| YOUR ASSIGNMENT |
Down to the last line, restate the records word for word, but not the pictures.

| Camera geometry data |
○ ○ ○ ○ ○ ○ ○

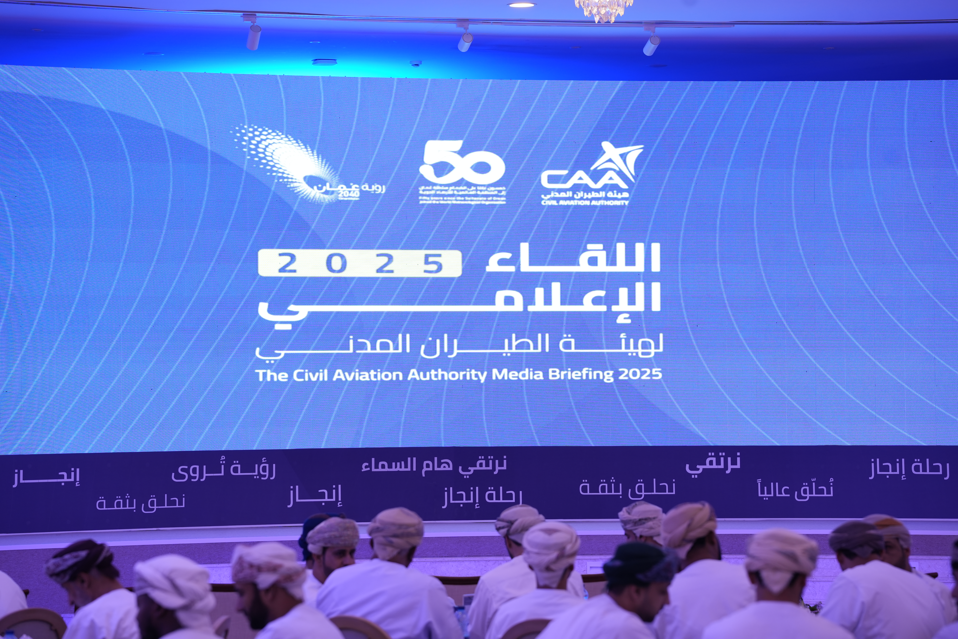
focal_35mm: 135
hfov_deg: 15.1
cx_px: 479
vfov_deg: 10.1
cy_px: 320
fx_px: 3603
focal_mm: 135.4
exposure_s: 1/53.5
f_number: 5
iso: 500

○ ○ ○ ○ ○ ○ ○

| OUTPUT BELOW |
focal_35mm: 135
hfov_deg: 15.1
cx_px: 479
vfov_deg: 10.1
cy_px: 320
fx_px: 3603
focal_mm: 135.4
exposure_s: 1/53.5
f_number: 5
iso: 500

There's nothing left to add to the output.